食道神経症は、食道に潰瘍や腫瘍などの器質的な異常がないにもかかわらず、食道の機能的な問題や不快な症状が現れる状態です。
食道神経症になると、喉に何かが詰まっているような感覚や、食べ物や飲み物がスムーズに飲み込めない、食道のあたりに圧迫感や違和感がある、食べたものが食道でつかえる感じがするなどの症状が現れます。これらの症状は、実際には食道に異常がないにもかかわらず、食道の運動機能や感覚が過敏になっているために起こると考えられています。

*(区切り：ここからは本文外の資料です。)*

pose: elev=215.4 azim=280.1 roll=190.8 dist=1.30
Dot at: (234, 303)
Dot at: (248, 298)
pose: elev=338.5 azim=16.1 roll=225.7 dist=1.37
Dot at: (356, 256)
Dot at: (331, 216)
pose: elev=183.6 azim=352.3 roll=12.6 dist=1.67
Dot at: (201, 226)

食道神経症の原因は、まだ完全には解明されていませんが、精神的な緊張や不安が、食道の神経を過敏にさせるストレスや不安、自律神経のバランスが崩れることで、食道の機能に影響を与える自律神経の乱れ、食生活の乱れや睡眠不足などが、食道の機能を低下させる生活習慣の乱れ、胃酸が食道に逆流することで、食道の粘膜を刺激し、症状を悪化させる胃酸の逆流などが関与していると考えられています。
診断は、問診、内視鏡検査、食道造影検査、食道内圧検査などで行われます。これらの検査で食道に器質的な異常がないことを確認することで、食道神経症と診断されます。
治療法としては、ストレスを軽減する、リラックスできる時間を作る、規則正しい生活を送る、バランスの取れた食事を摂る、刺激物を避ける、禁煙、アルコールを控えるなどの生活習慣の改善、抗不安薬や抗うつ薬、胃酸を抑える薬などの薬物療法、症状に対する不安や恐怖を取り除き、食行動を改善する認知行動療法などがあります。
食道神経症は、命に関わる病気ではありませんが、症状が長引くと、生活の質が低下する可能性があります。また、食道神経症の症状が、他の病気のサインである可能性もあるため、自己判断せずに、医療機関を受診して相談することが大切です。